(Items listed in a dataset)
==========

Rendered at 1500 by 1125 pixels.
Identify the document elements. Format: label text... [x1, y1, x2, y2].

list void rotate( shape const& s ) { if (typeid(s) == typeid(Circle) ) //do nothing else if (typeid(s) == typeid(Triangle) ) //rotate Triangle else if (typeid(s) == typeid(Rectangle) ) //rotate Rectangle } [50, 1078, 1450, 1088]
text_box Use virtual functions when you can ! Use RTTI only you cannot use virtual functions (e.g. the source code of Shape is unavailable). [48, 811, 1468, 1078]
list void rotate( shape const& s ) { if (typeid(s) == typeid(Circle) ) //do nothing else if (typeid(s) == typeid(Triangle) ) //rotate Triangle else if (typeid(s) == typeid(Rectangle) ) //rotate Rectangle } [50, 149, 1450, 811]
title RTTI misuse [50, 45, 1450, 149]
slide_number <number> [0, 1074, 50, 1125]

==========

What to do:
Repeat every line of the data above word for word, leaving nothing out.

Answer:
Rendered at 1500 by 1125 pixels.
Identify the document elements. Format: label text... [x1, y1, x2, y2].

list void rotate( shape const& s ) { if (typeid(s) == typeid(Circle) ) //do nothing else if (typeid(s) == typeid(Triangle) ) //rotate Triangle else if (typeid(s) == typeid(Rectangle) ) //rotate Rectangle } [50, 1078, 1450, 1088]
text_box Use virtual functions when you can ! Use RTTI only you cannot use virtual functions (e.g. the source code of Shape is unavailable). [48, 811, 1468, 1078]
list void rotate( shape const& s ) { if (typeid(s) == typeid(Circle) ) //do nothing else if (typeid(s) == typeid(Triangle) ) //rotate Triangle else if (typeid(s) == typeid(Rectangle) ) //rotate Rectangle } [50, 149, 1450, 811]
title RTTI misuse [50, 45, 1450, 149]
slide_number <number> [0, 1074, 50, 1125]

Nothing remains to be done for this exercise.